7. Lack of Consequence
8. Rehabilitation
9. Lack of Justice and Fairness
10.Lack of Trust and Faith in the people's Judicial System and its Government resulting in a Apathetic public.
Countrytype
2 years ago
Rumor in our neighbourhood
As a neighbour of the 12th/Fraserish shooting recently, I've heard some rumors that the house in whose driveway the shots were fired is a halfway house, and that drug dealing goes on either there or at the next house over. While these may be fully broken telephone, it does cause some fear that less than judicious aim might be used either driving or shooting in our alley or nearby streets at any time - stranger violence.

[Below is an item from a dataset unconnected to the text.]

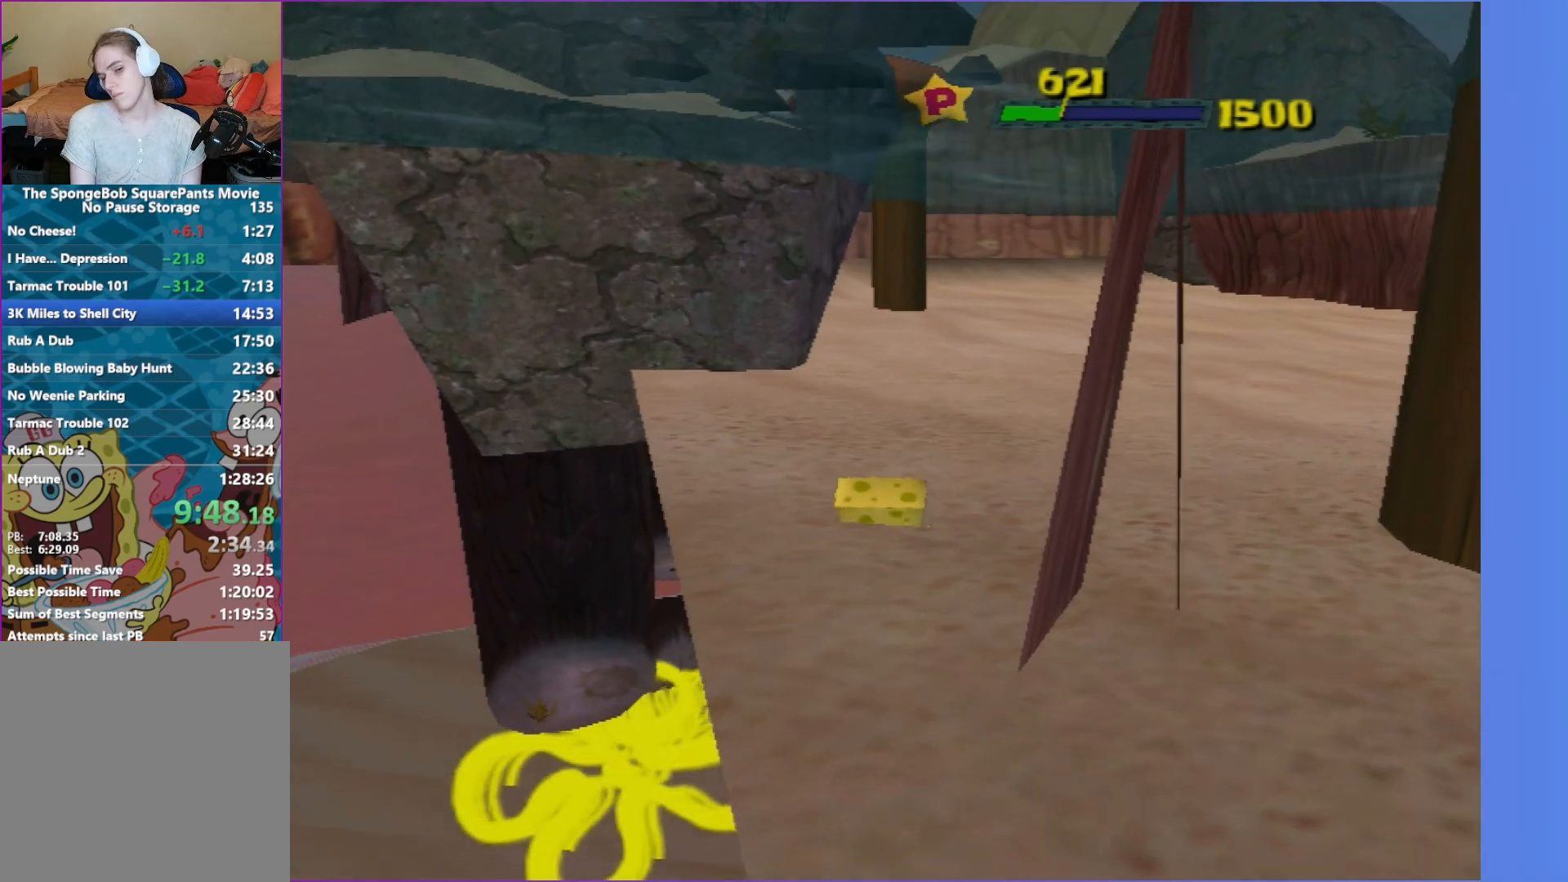
{"buttons": [], "left_stick": "up-right", "right_stick": "center", "events": [[183, "left_stick", "up-right"], [333, "A", "up"]]}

I would prefer more educational and accommodation support for youth at risk rather than a massive manhunt (overall crime rates have fallen for years) so that fewer feel the need to turn to crime for opportunity. I was quite financially desperate in my late teens/early twenties, and while I never needed to hit the streets or join a gang, many are in worse situations than I was, and less prepared to live on pioneer/depression skills. Youth who believe they may not be able to access higher education and/or who are seduced by the BC drug culture (flourishing in comparison to other provinces) and prefer a fast buck to the less popular drug-free life will also have a much harder time resisting. Believe me, if I really lived on ramen instead of homemade bread during those $30/month grocery years, and if I'd wanted beer or pot, the temptation to be cool and have more by dealing might have been too much. I've seen other people fall down that slope.
jwlaurie
2 years ago
Gunfire anywhere near me
Gunfire anywhere near me makes me nervous but statistically the chances of you getting hurt by a careening out of control motor vehicle after an accident are so much higher than the chance of a stray bullet finding you and I don't worry about driving. . . .
I live in Langley, (Walnut Grove area) only blocks from two major shootings of late and I drive a big black pick up truck with legally tinted windows but I'm 62 years old and, as the sign in the back window of my truck says. "No gangsters on board please don't shoot". I can only count on luck I guess.